(Dataset entries)
::::
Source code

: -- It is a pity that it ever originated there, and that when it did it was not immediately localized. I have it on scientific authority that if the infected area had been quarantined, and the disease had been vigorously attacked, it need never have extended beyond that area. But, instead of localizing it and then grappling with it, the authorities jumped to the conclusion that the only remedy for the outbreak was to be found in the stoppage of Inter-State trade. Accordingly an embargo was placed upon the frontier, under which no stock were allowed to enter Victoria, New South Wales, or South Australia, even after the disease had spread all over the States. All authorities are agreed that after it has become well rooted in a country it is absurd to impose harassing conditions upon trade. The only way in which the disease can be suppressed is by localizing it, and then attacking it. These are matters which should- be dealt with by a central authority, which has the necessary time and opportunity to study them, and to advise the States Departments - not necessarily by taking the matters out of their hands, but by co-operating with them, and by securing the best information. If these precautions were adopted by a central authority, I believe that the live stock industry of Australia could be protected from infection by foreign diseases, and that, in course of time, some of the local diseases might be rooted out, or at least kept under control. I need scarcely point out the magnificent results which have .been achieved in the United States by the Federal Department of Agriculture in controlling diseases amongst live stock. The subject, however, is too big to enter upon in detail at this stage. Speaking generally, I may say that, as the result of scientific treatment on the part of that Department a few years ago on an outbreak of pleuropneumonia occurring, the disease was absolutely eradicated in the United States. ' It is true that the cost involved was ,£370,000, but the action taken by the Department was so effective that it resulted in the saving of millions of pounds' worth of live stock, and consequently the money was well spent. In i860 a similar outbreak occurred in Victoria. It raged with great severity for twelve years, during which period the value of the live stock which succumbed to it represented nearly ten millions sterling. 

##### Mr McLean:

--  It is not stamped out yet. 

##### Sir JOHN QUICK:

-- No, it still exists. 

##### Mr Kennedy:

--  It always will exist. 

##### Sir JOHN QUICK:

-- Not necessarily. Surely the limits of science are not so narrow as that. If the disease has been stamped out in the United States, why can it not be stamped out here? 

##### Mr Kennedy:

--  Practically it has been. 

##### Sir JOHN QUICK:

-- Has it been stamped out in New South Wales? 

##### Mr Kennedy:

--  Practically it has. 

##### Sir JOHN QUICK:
::::
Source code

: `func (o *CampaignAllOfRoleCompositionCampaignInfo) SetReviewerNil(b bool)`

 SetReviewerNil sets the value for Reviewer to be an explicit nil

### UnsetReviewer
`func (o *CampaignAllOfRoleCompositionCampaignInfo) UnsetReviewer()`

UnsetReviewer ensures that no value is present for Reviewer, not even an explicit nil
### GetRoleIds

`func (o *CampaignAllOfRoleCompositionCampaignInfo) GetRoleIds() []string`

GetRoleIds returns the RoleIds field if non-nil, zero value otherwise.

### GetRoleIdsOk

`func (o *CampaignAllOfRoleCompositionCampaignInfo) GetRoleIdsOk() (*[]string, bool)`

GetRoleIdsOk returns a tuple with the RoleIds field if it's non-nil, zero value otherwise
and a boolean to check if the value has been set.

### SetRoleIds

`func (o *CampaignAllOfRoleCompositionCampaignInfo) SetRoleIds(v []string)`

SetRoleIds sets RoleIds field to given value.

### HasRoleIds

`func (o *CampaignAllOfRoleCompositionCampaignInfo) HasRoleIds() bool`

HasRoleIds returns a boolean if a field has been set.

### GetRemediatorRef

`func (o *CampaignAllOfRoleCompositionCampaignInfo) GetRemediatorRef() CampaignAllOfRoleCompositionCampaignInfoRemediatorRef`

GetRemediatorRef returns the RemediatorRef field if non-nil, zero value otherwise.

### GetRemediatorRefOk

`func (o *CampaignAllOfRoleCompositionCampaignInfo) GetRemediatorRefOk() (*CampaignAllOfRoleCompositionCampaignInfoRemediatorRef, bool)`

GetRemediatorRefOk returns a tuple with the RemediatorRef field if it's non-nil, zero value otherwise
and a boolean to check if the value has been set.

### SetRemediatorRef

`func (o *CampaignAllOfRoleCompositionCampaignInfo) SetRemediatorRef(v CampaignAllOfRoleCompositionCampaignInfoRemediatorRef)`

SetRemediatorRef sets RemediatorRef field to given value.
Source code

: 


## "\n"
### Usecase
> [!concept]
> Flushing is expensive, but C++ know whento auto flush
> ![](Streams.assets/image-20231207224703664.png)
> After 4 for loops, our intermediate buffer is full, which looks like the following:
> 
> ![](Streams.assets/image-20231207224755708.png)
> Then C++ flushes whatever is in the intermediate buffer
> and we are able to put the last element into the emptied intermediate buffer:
::::
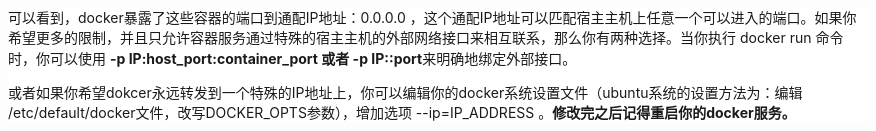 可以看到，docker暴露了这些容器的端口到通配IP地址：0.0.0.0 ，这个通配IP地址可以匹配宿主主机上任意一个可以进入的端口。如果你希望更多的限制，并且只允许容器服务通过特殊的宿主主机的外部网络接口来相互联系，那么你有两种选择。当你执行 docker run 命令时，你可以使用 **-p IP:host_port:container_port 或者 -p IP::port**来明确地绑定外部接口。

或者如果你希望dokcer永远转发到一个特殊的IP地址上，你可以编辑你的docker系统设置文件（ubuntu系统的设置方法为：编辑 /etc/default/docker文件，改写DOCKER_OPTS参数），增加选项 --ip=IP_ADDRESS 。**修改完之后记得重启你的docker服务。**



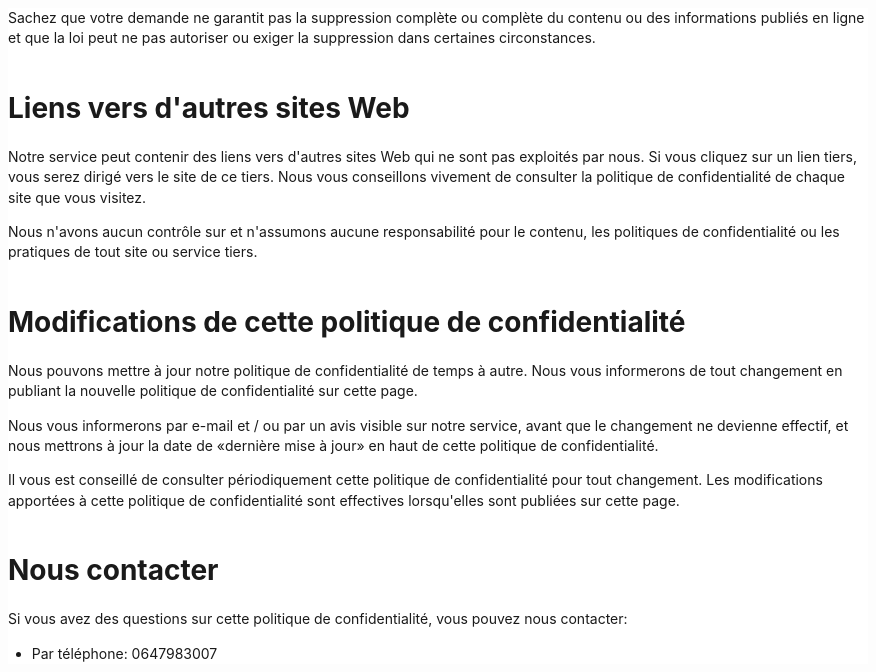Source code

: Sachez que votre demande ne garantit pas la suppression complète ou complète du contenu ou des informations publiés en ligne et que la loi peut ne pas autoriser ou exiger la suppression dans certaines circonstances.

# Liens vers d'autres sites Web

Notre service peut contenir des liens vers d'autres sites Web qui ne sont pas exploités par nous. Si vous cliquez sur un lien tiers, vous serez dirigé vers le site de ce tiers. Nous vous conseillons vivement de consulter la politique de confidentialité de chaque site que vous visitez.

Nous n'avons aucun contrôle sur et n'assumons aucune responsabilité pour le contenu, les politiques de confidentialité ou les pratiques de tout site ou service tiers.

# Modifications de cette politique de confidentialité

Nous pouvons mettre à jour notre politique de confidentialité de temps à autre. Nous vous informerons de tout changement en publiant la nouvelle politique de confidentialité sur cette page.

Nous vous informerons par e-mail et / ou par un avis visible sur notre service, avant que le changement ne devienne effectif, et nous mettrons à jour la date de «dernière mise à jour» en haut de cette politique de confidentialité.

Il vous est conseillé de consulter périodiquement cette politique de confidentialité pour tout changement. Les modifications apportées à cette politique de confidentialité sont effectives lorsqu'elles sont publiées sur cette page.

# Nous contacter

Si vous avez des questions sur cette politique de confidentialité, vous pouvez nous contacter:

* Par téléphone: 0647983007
::::
§ **DIRECTIVE**
Select all lines with the word "peut" from the entries above.

§ **TASK OUTPUT**
: Sachez que votre demande ne garantit pas la suppression complète ou complète du contenu ou des informations publiés en ligne et que la loi peut ne pas autoriser ou exiger la suppression dans certaines circonstances.
Notre service peut contenir des liens vers d'autres sites Web qui ne sont pas exploités par nous. Si vous cliquez sur un lien tiers, vous serez dirigé vers le site de ce tiers. Nous vous conseillons vivement de consulter la politique de confidentialité de chaque site que vous visitez.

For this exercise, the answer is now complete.